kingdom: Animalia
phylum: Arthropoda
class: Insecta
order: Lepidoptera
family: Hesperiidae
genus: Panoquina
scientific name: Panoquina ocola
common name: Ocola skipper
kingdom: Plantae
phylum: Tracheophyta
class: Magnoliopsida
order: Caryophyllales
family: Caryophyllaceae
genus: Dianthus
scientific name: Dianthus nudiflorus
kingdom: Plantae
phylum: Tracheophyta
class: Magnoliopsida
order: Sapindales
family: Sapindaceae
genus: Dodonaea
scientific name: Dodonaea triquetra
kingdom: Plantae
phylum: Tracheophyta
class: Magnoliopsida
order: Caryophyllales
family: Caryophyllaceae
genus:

• **Task requirements**
Copy out every line of the records above exactly, without changing anything.

• **Final answer**
kingdom: Animalia
phylum: Arthropoda
class: Insecta
order: Lepidoptera
family: Hesperiidae
genus: Panoquina
scientific name: Panoquina ocola
common name: Ocola skipper
kingdom: Plantae
phylum: Tracheophyta
class: Magnoliopsida
order: Caryophyllales
family: Caryophyllaceae
genus: Dianthus
scientific name: Dianthus nudiflorus
kingdom: Plantae
phylum: Tracheophyta
class: Magnoliopsida
order: Sapindales
family: Sapindaceae
genus: Dodonaea
scientific name: Dodonaea triquetra
kingdom: Plantae
phylum: Tracheophyta
class: Magnoliopsida
order: Caryophyllales
family: Caryophyllaceae
genus:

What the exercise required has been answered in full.